The House Judiciary Committee today passed Rep. Howard Coble's (R-North Carolina) and Sen. Orrin Hatch's (R-Utah) legislation to ratify international treaties that extend intellectual property rights to digital works.
In addition, the committee merged the bill with Coble's Online Copyright Infringement Liability Limitation Act. The provision limits Net access providers' accountability for copyright infringements made over their networks, unless they have knowledge of such activity or gain economically from it.
The bill now goes for a full House vote.
Today's action comes on the heels of another move to strengthen copyrights. Last week, the House Judiciary Committee also unanimously approved the Collections of Information Antipiracy Act, which would make it illegal to extract information from a database and make it available elsewhere, if such an act would "harm" the database company's current or potential market. Violators could be fined up to $250,000 or imprisoned for a maximum of five years.
Some argue that the database bill will give current and future database owners indefinite control over the information they harness.
Despite the committee's action today, some high-tech companies and civil liberties groups oppose the Coble-Hatch bill because it would place criminal status on acts such as reverse engineering or product development.
The legislation makes it illegal to create or sell any device that could be used to crack technologies that safeguard copyrighted material. Foes of the bill say engineers and high-tech companies regularly crack such technologies during research processes, much in the same way auto makers test-crash cars. The bill makes no exceptions.
"They are viewing circumvention as a crime regardless of if there were any copyrights violated," said Lowell Sachs, the government affairs representative for Sun Microsystems, who also sits on the American Committee for Interoperable Systems (ACIS).

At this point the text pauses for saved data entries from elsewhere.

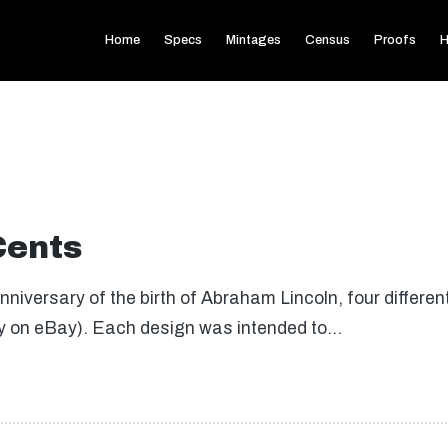
Home
Specs
Mintages
Census
Proofs
H
Cents
iversary of the birth of Abraham Lincoln, four differe
uy on eBay). Each design was intended to…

"There are a host of reasons why people may want to circumvent a copyright protection device during engineering or development," he added. "The net effect of the bill will be to stifle tech innovation, hinder the development and growth of the Net, and hinder competition in the computer industry."
The 1,200-member Software Publishers Association argues that the disputed clause would only outlaw technologies "that have no meaningful purpose other than such circumvention." The real threat to the industry, the SPA said, is the illegal copying and online distribution of products.
Although the committee approved some limitations on service provider liability today, negotiations are still under way to create more safe harbors for ISPs in return for their support of the Coble-Hatch bill.
Last night, lawmakers worked with the ISP industry to create four safe harbors that are expected to be embraced by the Coble-Hatch bill or to be introduced in the form of new legislation.
For the most part, ISPs would escape liability under the proposal when they are simply passing data over the Net automatically; caching temporary copies of online material; when a customer stores an infringing copy on the service provider's system; or if the provider links to a site that contains infringements.
"We have negotiated in the expectation that ISPs will support [the Coble-Hatch bill] and its Senate companion, S.1121," said Mark Traphagen, SPA vice president and counsel for intellectual property and trade policy.
"These negotiations represent the software industry's good-faith effort to accommodate the concerns of the telecommunications industry," he added.